There is but a single circumstance which induces me to doubt whether I ought to accept the Mission. I wish to be placed in no public station in which I cannot discharge my duty with usefulness to the country and honor to the administration of General Jackson. Ignorant as I now am of the French language, I doubt whether I could acquire a sufficient knowledge of it in proper time to enable me to hold that free communion with the political circles in St. Petersburg which I consider essential to the able discharge of the duties of a foreign minister. I have much business now on hand which I could not immediately leave without doing serious injury to individuals who have confided in me. Will you be so kind as to inform me at what time the President would think the public interest required me to leave the country in case I should accept the Mission?

Please to remember me to the President in the strongest terms. Accept my thanks for your uniform kindness, and present my respects to Mrs. Eaton.

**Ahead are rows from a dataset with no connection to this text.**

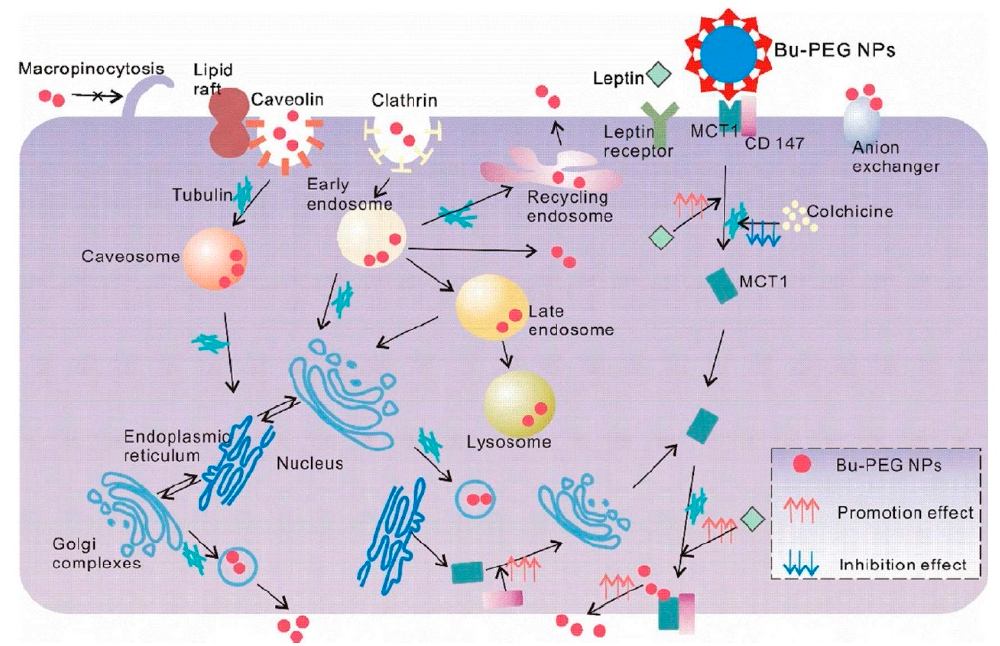
Figure 5. Transport pathways of butyrate-conjugated nanoparticles (Bu-PEG NPs) and factors that influence each stage of transcytosis. Reproduced with permission from [68]; Copyright 2018 American Chemical Society.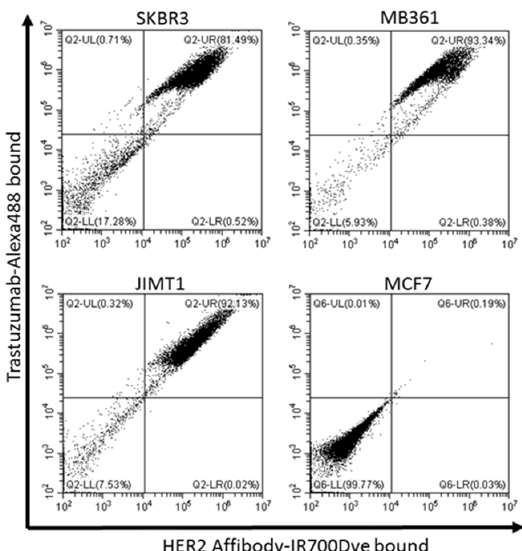
Figure 4. Flow cytometry after double labeling of HER2 Affibody-IR700Dye conjugate and trastuzumab-Alexa488 conjugate to HER2 receptors. Both IR700Dye and Alexa488 showed a strong fluorescence intensity and revealed specific binding of HER2 receptors on HER2-positive cells (SK- BR3, MDA-MB361, and JIMT1) without labeling to HER2-negative cells (MCF7). Representatives of each experiment are shown by dot plots.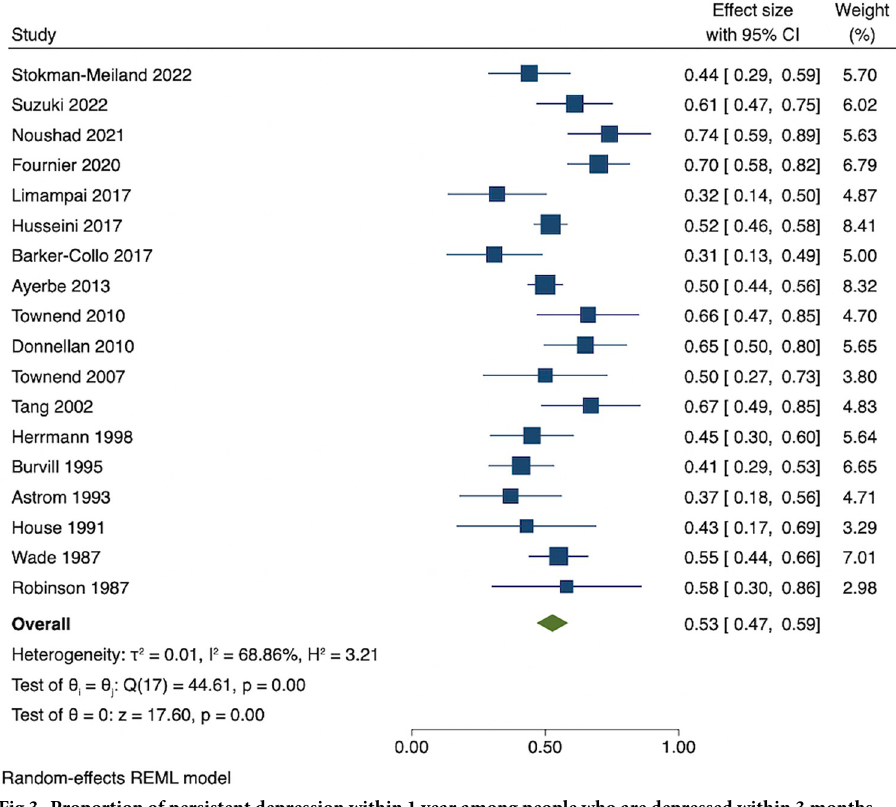
Fig 3. Proportion of persistent depression within 1 year among people who are depressed within 3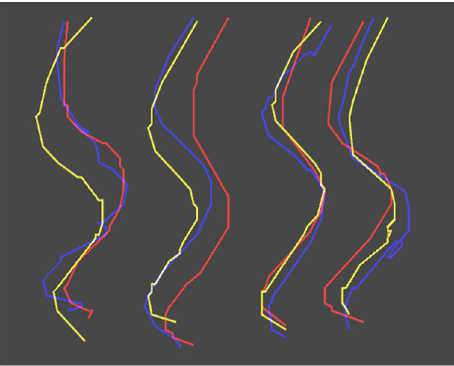
Fig. 25 No warning vs warning; order of experiment: r,s,o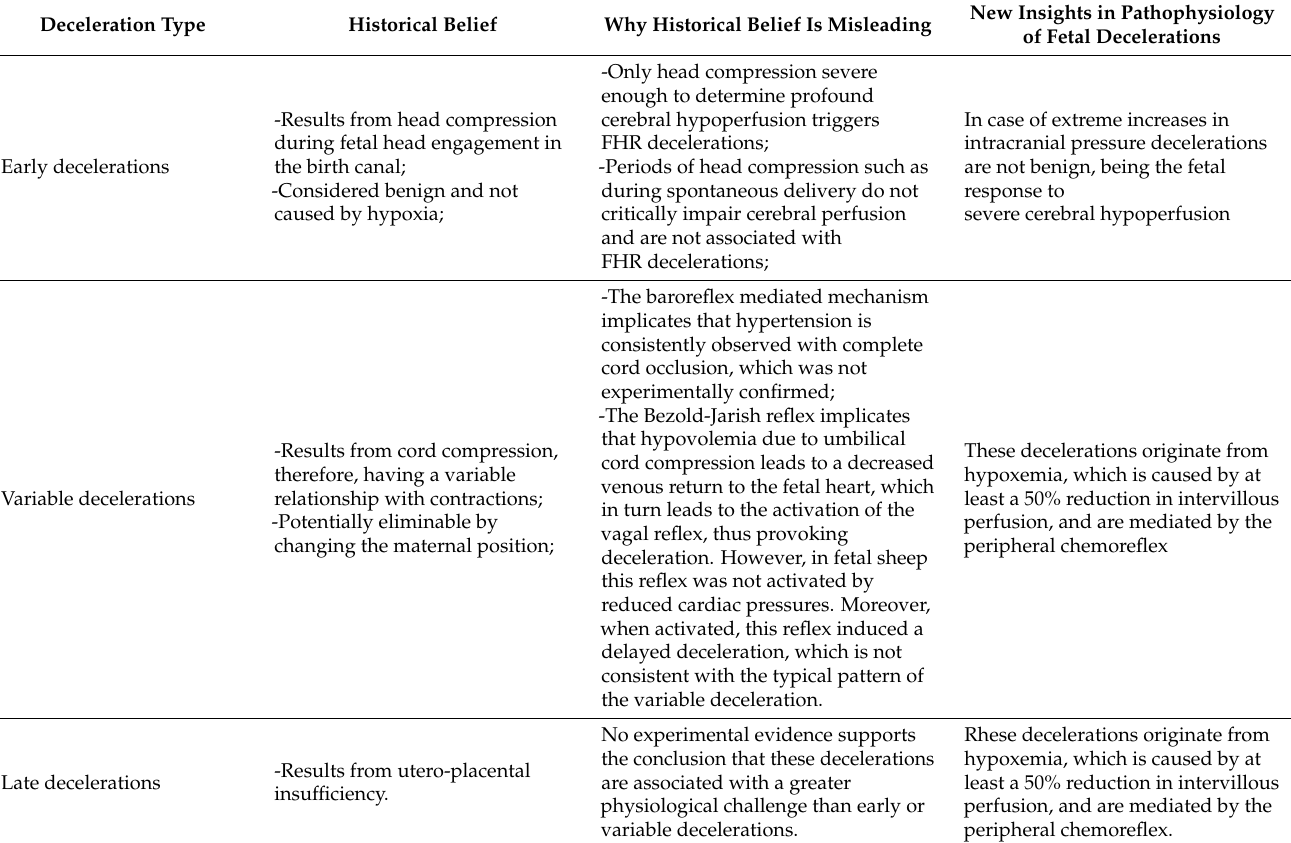
Table 2. Old versus new physiologic perspective on fetal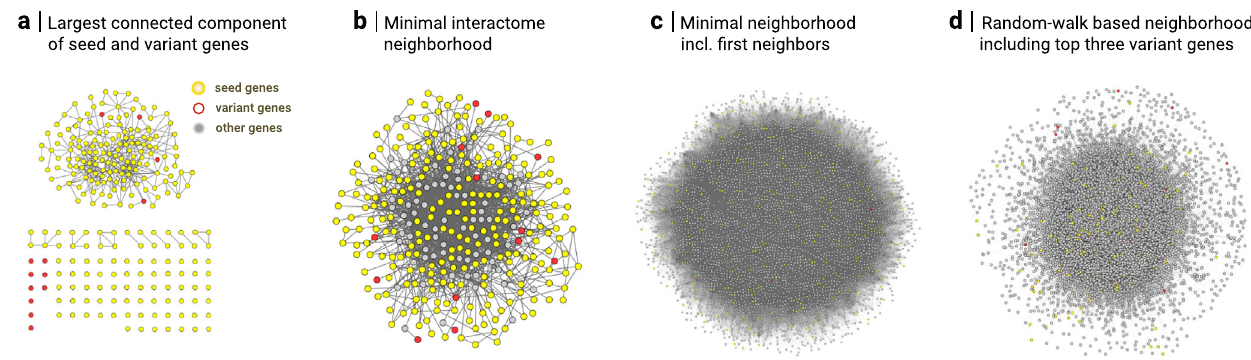
Fig. 4 Static 2D visualization of the seed and variant genes in the interactome. a The 247 seed and 13 variant genes are scattered across several disconnected subnetworks in the interactome. The largest connected component contains 157 genes (153 seed and 4 variant genes). b Using a Steiner tree approach 60 , we can identify a minimal set of linker genes for integrating all seed and variant genes into a single connected component. The resulting subnetwork consists of N = 334 nodes and M = 1387 links. c Expansion of the subnetwork in ( b ) with all fi rst neighbors results in N = 10,915 nodes and M = 261,853 links. d Random walk-based interactome neighborhood around the seed genes obtained by including all genes that are ranked above the top three variant genes ( N = 4052; M = 118,218). All network visualizations were created using the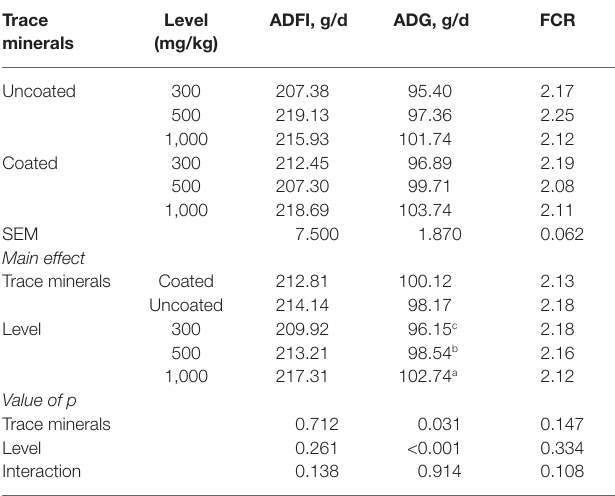
TABLE 2 | Effects of trace mineral type (coated or uncoated) and supplementation level (300, 500, or 1,000 mg/kg) of trace minerals on the growth performance of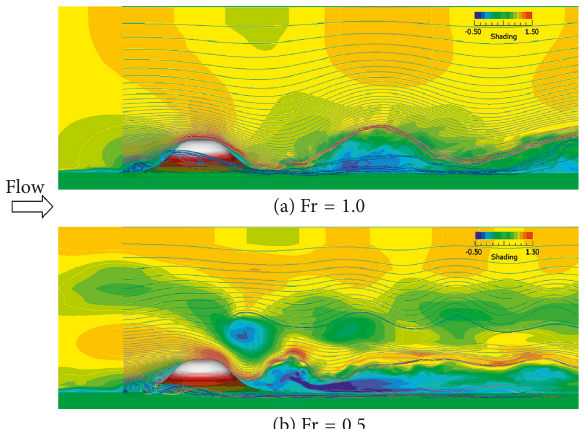
Figure 15: Result of visualization by computational simulation of wind conditions, Re � 10 4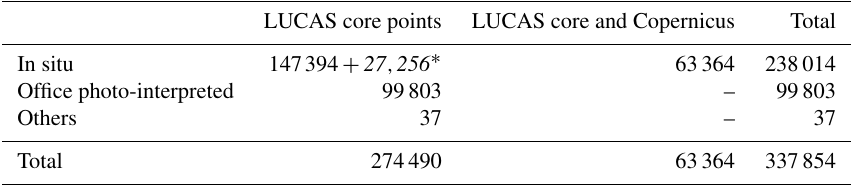
Table 1. LUCAS 2018 points totaling 337854 points. The points were either surveyed in situ (238014, 70.45%), photo-interpreted in the office (99803, 29.54%), or not surveyed (i.e., “in situ PI not possible”, “out of national territory”, or “out of EU28”). The Copernicus module was collected for a subset of the in situ points in addition to the LUCAS core protocol collected for any in situ point.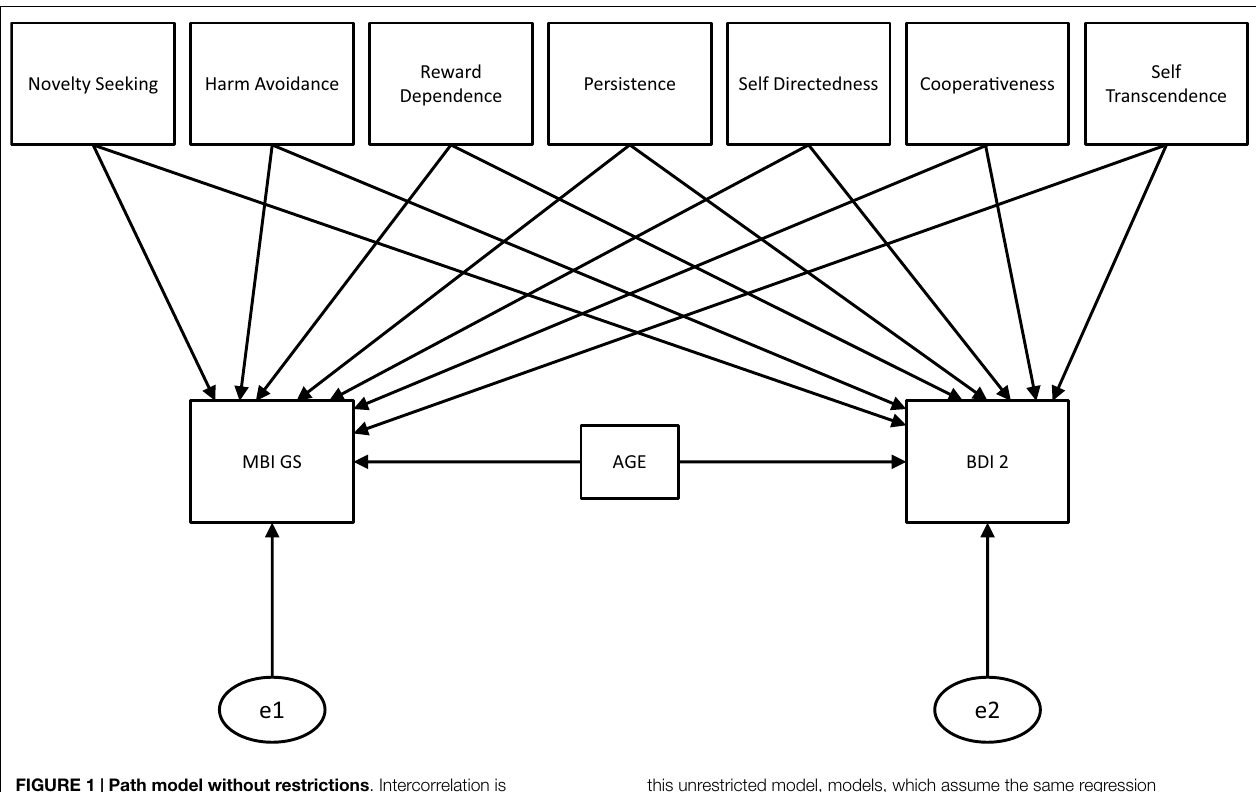
FIGURE 1 | Path model without restrictions . Intercorrelation is expected between all seven dimensions of the TCI. All dimensions and age are used to predict participants values in MBI scores (sum score, and scores for exhaustion, efficacy, and cynicism) and BDI 2 scores. Next to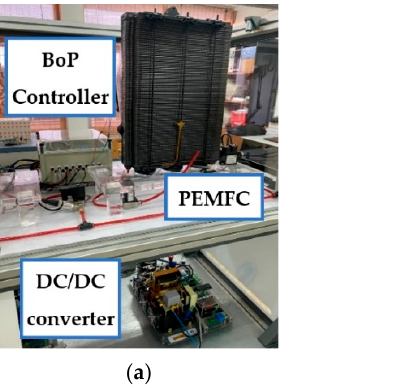
Figure 9. Details of the PEM fuel cell module (a) and datasheet characteristics(b).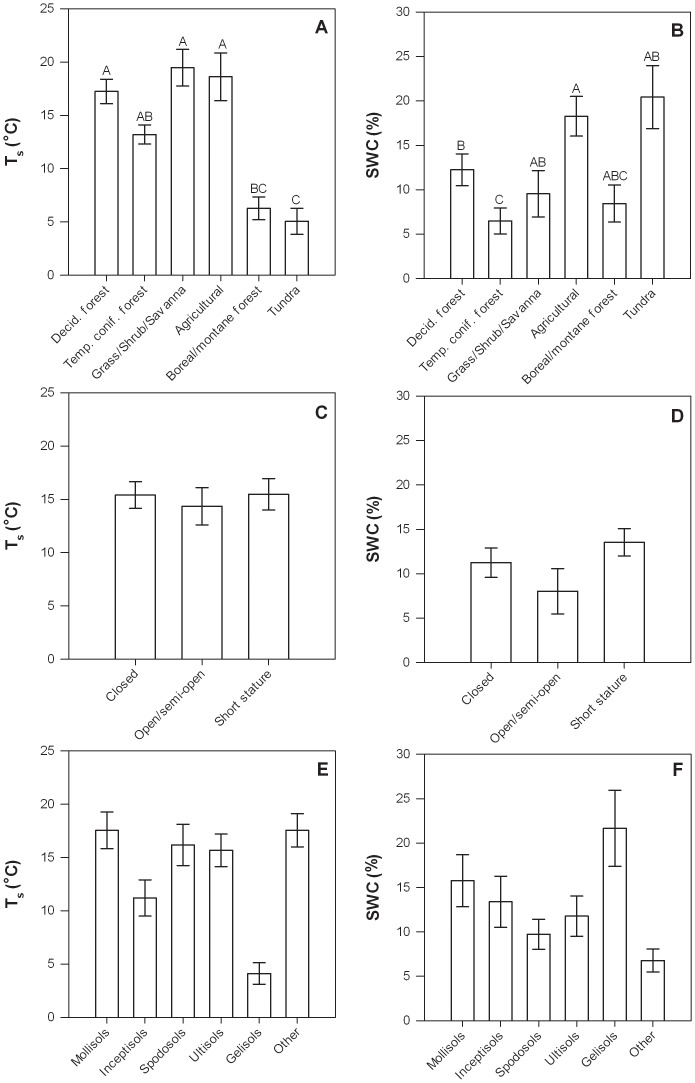
Mean Ts (left column) and SWC (right column) at each site in relation to ecosystem type (a, b), canopy structure (c, d), and soil type (e, f).Error bars represent ±1 SE. Bars with different letter were significantly different (p<0.05) based on Tukey HSD tests. The letter “A” corresponds to the largest least square mean(s) and subsequent letters (B, C, …) correspond to progressively smaller least square means.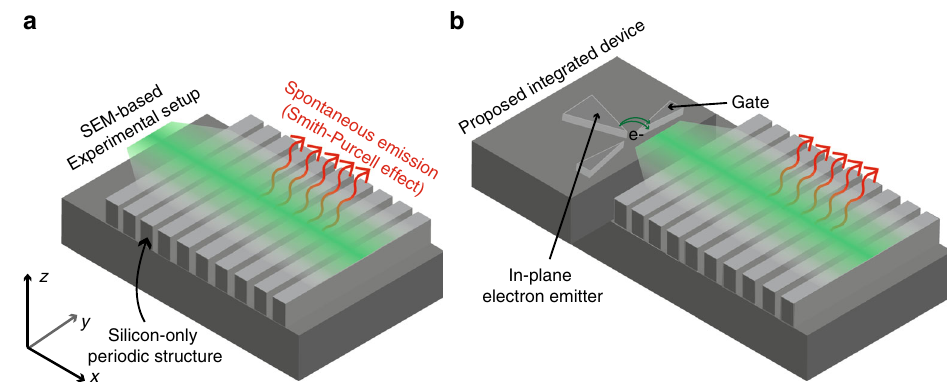
Fig. 1 Broadly tunable radiation from all-silicon nanogratings. a An electron emitter (in vacuum) generates a beam of electrons traveling at a grazing angle to an all-silicon nanograting, thus generating tunable radiation that follows the SP wavelength-angle equation. In our current experimental setup (see Fig. 3), the electron emitter consists of the electron gun of a scanning electron microscope (SEM). b In future devices, the emitter could be integrated onto a silicon chip (see Fig. 4) with, for instance, (gated) silicon fi eld emitter arrays. We discuss the compatibility of this proposed device with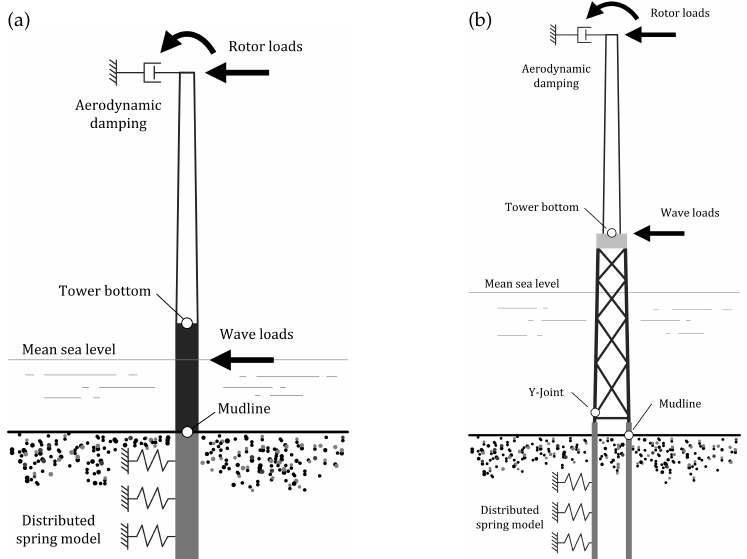
Figure 2. Illustration of numerical models used for example calculations. ( a ) OC3 monopile. ( b ) OC4 jacket with additional soil model. Output locations are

I remain

Sincerely your friend,

James Buchanan.

[EATON TO BUCHANAN.]

(Private.)Washington City, June 7, 1831.

Dear Sir:—

I have just received your letter, and will show it to the President, whom I shall see during the day. The difficulty you suggest can no doubt be remedied. Mr. R. is not expected to return before July or August; it would then be too late in the season to reach St. Petersburg by water transportation. To depart in September would create the necessity of travelling over land from Hamburg or Havre. This, I am confident, the President would not ask of you. I feel satisfied that he will grant the indulgence asked and defer your departure until next spring. But I will see him, and if I be wrong in this, I will again write you to-morrow;—if no letter come, you may understand by the silence that my suggestions are approved by the President.